* **What the task requires**: Once the line containing "43: (695, 337)" appears, output it and each remaining line of the records below exactly, with no pictures and nothing more.

--*--

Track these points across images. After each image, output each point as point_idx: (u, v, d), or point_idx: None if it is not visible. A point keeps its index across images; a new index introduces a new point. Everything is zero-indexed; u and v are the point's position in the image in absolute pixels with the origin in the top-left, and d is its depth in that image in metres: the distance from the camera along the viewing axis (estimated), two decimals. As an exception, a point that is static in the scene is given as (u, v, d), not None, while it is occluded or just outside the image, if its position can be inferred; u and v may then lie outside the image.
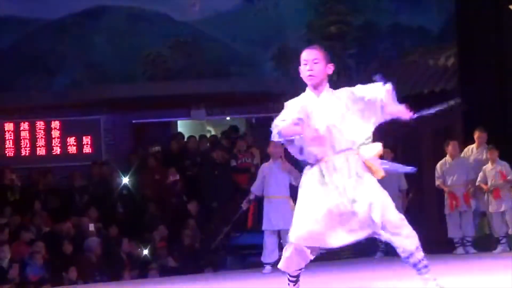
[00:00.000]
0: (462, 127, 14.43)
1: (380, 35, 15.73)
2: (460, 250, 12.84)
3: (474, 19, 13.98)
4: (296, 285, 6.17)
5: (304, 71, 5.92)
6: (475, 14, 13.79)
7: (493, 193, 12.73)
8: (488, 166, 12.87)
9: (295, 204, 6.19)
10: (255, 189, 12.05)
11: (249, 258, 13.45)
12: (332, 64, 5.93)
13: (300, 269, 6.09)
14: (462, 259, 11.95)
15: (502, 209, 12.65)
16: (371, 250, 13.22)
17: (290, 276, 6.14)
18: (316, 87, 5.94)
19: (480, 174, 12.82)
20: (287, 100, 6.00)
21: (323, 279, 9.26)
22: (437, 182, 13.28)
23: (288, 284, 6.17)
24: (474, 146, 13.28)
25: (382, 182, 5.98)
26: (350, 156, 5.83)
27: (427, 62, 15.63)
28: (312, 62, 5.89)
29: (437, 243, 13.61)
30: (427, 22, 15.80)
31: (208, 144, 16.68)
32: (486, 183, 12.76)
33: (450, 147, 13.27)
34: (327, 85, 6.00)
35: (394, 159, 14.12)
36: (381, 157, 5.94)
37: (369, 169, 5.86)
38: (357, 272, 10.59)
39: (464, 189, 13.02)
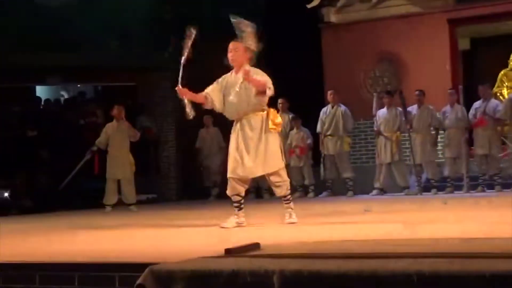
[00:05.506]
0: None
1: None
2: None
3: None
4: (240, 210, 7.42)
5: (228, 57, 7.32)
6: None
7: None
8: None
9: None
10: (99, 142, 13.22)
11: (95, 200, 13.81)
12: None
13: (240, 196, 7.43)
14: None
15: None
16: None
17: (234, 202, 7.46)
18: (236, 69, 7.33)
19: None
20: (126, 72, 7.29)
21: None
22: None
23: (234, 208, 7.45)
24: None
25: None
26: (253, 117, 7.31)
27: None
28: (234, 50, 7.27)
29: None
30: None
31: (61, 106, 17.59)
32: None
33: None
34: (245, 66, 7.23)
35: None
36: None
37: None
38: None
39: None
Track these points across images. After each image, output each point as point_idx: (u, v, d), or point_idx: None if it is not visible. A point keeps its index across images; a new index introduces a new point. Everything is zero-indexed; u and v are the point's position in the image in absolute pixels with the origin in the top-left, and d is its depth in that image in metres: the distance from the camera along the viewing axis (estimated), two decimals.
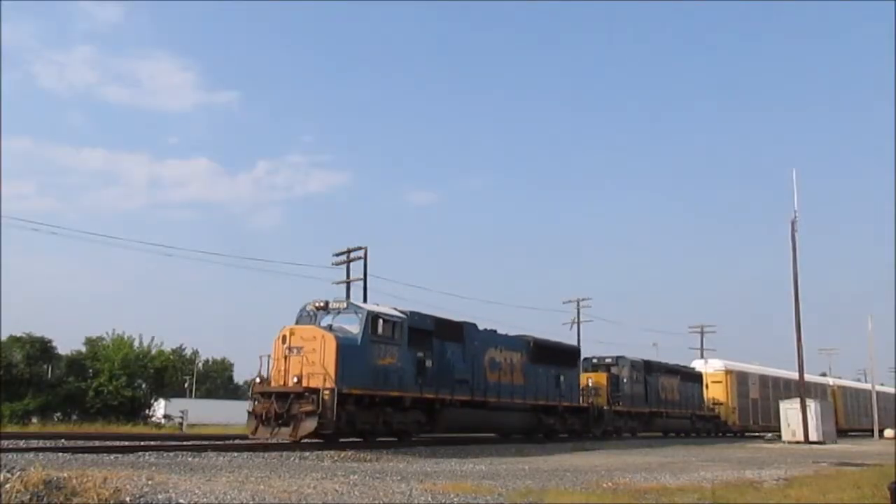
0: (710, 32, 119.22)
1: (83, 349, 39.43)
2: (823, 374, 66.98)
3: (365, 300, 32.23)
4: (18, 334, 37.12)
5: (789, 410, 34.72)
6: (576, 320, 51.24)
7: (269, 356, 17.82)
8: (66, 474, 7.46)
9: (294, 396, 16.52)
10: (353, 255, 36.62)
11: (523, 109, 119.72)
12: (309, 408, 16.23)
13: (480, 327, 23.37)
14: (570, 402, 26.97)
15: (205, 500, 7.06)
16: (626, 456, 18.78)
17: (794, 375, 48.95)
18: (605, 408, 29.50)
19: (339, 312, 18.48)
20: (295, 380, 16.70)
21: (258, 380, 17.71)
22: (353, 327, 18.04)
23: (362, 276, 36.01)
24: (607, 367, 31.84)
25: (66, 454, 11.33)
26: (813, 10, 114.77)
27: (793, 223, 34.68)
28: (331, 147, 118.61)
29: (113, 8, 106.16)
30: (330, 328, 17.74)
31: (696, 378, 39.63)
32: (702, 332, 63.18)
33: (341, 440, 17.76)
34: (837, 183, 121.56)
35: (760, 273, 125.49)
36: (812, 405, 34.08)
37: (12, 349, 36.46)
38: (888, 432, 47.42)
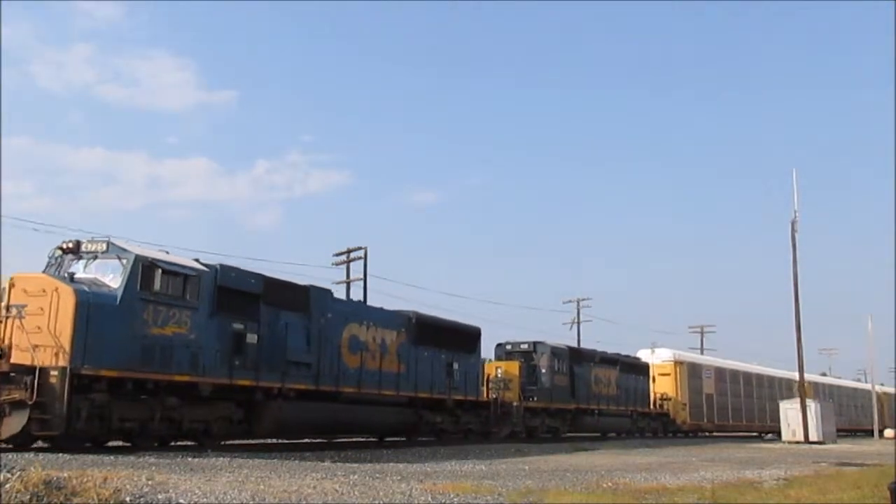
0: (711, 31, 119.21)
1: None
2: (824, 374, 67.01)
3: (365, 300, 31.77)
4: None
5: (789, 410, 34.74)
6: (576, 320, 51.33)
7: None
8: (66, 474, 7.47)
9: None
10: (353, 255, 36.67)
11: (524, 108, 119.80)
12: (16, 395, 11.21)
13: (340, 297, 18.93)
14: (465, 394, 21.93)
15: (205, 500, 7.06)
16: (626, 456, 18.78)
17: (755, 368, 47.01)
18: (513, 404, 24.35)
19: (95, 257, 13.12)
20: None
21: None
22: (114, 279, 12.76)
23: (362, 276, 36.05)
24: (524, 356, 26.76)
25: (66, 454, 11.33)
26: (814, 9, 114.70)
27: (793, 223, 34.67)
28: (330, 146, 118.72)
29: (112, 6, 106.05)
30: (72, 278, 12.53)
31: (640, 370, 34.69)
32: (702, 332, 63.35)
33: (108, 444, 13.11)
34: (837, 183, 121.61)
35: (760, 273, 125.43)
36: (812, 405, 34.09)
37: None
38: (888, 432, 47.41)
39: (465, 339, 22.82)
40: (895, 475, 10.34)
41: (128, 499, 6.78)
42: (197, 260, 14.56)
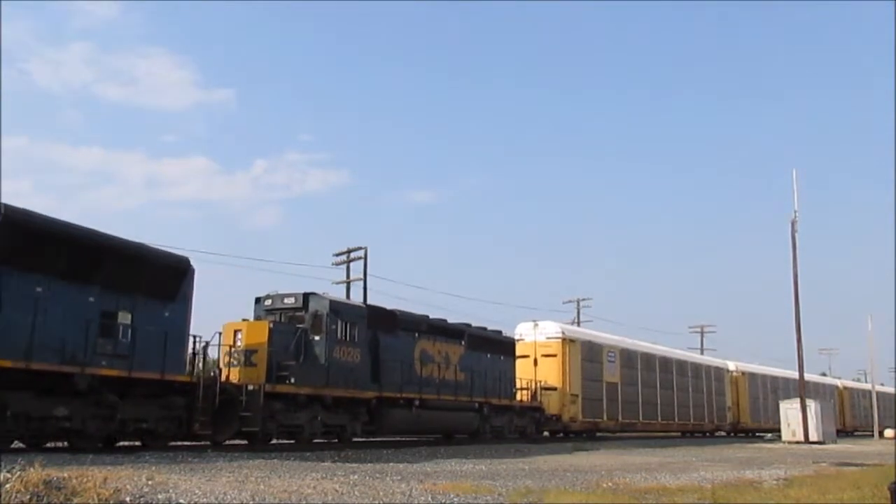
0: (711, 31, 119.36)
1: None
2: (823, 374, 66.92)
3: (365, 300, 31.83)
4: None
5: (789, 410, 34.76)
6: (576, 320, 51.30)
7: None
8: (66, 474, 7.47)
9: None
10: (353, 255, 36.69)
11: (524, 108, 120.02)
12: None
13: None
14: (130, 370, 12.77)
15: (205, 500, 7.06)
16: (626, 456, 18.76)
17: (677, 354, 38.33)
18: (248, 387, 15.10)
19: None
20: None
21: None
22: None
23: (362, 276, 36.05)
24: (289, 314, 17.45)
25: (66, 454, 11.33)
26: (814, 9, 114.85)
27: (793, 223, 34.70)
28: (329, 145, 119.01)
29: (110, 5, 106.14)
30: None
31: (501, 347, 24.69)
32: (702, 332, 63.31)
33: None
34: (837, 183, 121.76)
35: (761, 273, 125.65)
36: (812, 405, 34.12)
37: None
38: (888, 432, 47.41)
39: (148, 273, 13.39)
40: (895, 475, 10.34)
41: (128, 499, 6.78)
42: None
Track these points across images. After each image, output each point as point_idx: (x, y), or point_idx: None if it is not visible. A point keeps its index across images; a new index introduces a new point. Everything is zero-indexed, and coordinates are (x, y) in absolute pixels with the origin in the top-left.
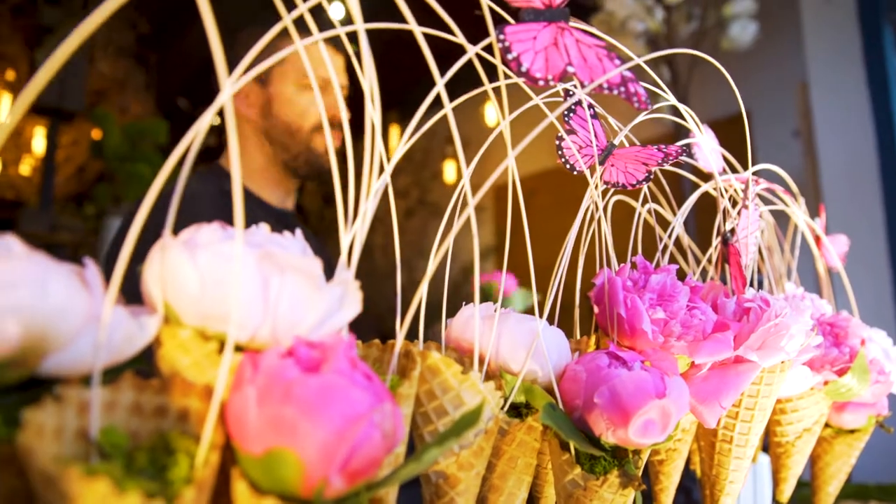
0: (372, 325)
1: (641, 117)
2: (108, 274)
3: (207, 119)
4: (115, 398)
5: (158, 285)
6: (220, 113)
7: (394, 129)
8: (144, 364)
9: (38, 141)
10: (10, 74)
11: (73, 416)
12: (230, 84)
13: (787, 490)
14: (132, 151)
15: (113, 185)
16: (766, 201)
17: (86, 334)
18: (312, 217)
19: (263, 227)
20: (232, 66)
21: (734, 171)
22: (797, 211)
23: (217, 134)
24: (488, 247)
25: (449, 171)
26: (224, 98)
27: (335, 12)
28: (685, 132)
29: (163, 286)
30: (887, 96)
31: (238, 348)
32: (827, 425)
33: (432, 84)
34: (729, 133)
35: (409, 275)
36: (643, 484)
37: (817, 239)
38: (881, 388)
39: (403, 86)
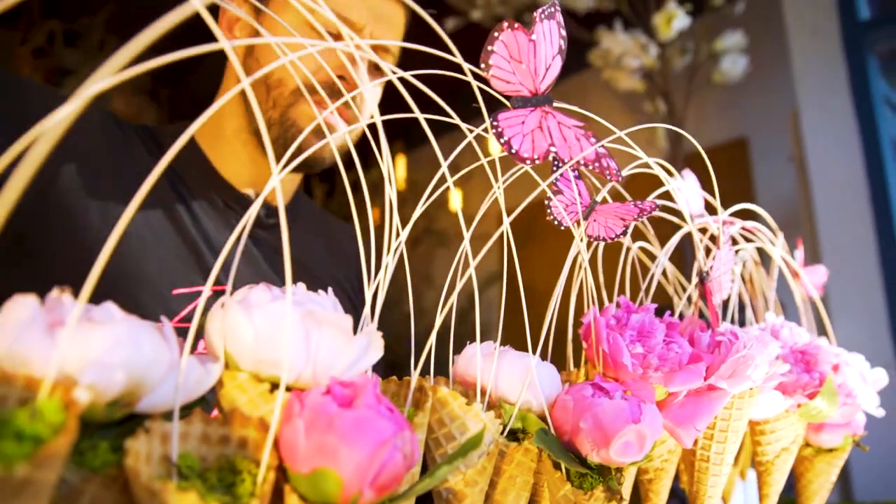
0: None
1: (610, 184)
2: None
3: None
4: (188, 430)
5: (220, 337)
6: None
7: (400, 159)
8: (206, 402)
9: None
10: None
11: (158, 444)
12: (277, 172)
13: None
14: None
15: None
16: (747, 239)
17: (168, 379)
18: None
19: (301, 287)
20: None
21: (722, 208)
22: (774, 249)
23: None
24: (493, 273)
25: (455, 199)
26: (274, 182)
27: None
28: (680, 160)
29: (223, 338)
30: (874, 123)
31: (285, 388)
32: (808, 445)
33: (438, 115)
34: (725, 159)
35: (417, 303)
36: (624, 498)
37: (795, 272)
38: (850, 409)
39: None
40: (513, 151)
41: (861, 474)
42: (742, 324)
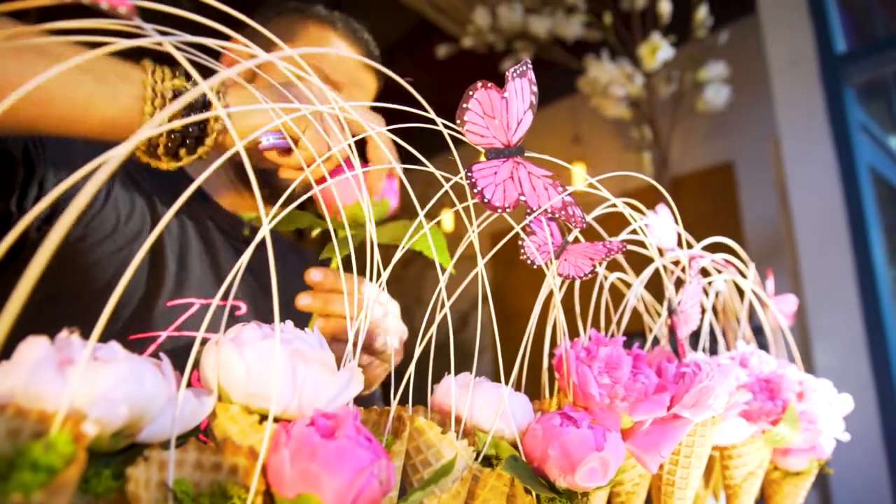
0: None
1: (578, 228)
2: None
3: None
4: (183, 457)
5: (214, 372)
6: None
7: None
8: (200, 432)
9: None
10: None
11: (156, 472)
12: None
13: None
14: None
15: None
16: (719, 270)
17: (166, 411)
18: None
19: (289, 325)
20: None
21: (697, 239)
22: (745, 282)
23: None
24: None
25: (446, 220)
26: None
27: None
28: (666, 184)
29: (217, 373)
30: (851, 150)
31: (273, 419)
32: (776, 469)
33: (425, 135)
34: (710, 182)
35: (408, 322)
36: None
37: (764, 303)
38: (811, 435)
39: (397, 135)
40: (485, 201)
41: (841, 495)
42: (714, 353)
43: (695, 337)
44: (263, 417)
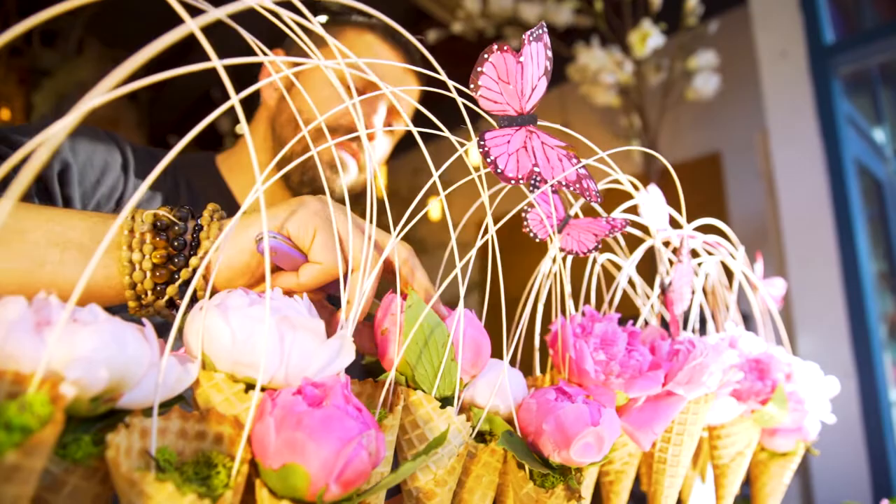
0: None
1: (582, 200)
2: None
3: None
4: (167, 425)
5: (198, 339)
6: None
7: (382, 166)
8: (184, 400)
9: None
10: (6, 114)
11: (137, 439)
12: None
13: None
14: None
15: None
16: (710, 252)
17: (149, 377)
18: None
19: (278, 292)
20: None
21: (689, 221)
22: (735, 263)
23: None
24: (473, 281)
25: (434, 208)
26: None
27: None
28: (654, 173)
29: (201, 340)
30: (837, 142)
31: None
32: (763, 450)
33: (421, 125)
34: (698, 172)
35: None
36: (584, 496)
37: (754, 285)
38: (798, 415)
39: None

--*--

* **Output**:
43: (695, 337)
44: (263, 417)
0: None
1: (582, 200)
2: None
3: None
4: (167, 425)
5: (198, 339)
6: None
7: (382, 166)
8: (184, 400)
9: None
10: (6, 114)
11: (137, 439)
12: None
13: None
14: None
15: None
16: (710, 252)
17: (149, 377)
18: None
19: (278, 292)
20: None
21: (689, 221)
22: (735, 263)
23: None
24: (473, 281)
25: (434, 208)
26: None
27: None
28: (654, 173)
29: (201, 340)
30: (837, 142)
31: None
32: (763, 450)
33: (421, 125)
34: (698, 172)
35: None
36: (584, 496)
37: (754, 285)
38: (798, 415)
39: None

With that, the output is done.